A classifier that takes an image containing a paragraph written in Arabic and classifies the paragraph into one of four fonts: Scheherazade New, Marhey, Lemonada, or IBM Plex Sans Arabic.
-
Provide the Dataset:
- Ensure you have a dataset in a zip file named
data.zip
. - Place the
data.zip
file in the root directory of the project.
- Ensure you have a dataset in a zip file named
-
Open the Jupyter Notebook:
- Open the
Predict.ipynb
notebook.
- Open the
-
Run All Cells:
- In the Jupyter Notebook, select
Cell
from the top menu. - Click on
Run All
to execute all the cells in the notebook.
- In the Jupyter Notebook, select
Within each directory, you will find a README explaining its contents; please view them to understand the flow.
The preprocessing stage involves several steps to enhance the quality of the input images:
- Noise Removal: Salt and pepper noise is removed using median filters.
- Binarization: Images are binarized using Otsu's thresholding technique.
- Foreground/Background Correction: Any reversals between the foreground and background are fixed by examining the image borders.
- Rotation Correction: Rotations are corrected by drawing a bounding box around the text, calculating the angle of the box, and adjusting it accordingly.

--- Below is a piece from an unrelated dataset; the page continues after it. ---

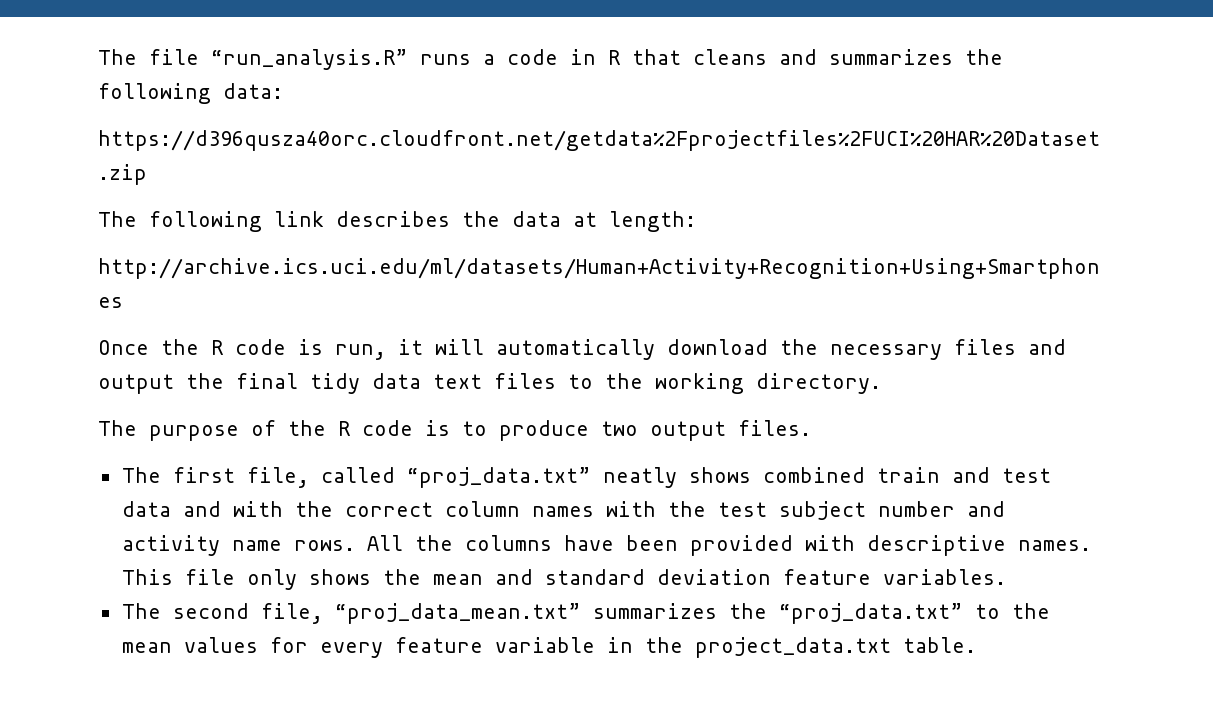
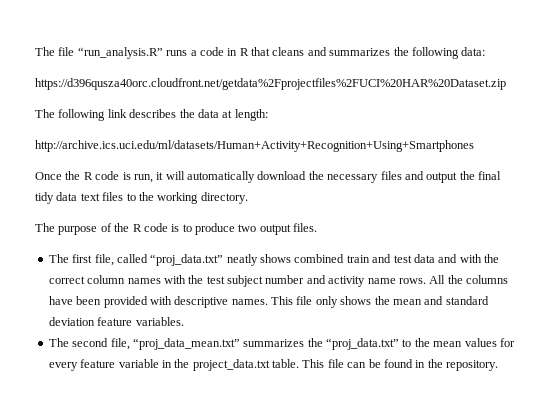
(976, 645) none -> [302,359,498,371] This file can be found in the repository.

- Cropping: Images are cropped to retain only the text portion.
For feature selection and extraction, we experimented with various methods before finalizing on the best approach:
- Initial Experiments: Gabor Features and Laws Energy Measures were tested but did not yield satisfactory results.
- Final Approach: We use a combination of SIFT (Scale-Invariant Feature Transform) and BoVW (Bag of Visual Words) features. SIFT features are extracted from each image and fed into a trained KMeans model, which assigns each feature vector to one of 200 clusters. A histogram of these assignments forms a 200-dimensional vector, which serves as the final feature vector.
Various models were tested to find the best performance:
- Models Tested: Logistic regression, decision trees, random forests, XGBoost, shallow neural networks, and convolutional neural networks on raw images.
- Best Model: The best performance was achieved with an SVM (Support Vector Machine) model with a polynomial kernel, using the SIFT + BoVW features.
The performance of the final model is highly impressive:
- Accuracy: The model achieves an accuracy of 99.875% on the test set, correctly classifying 799 out of 800 examples.
- F1-Score: The F1-score is very close to 1.00, indicating excellent precision and recall.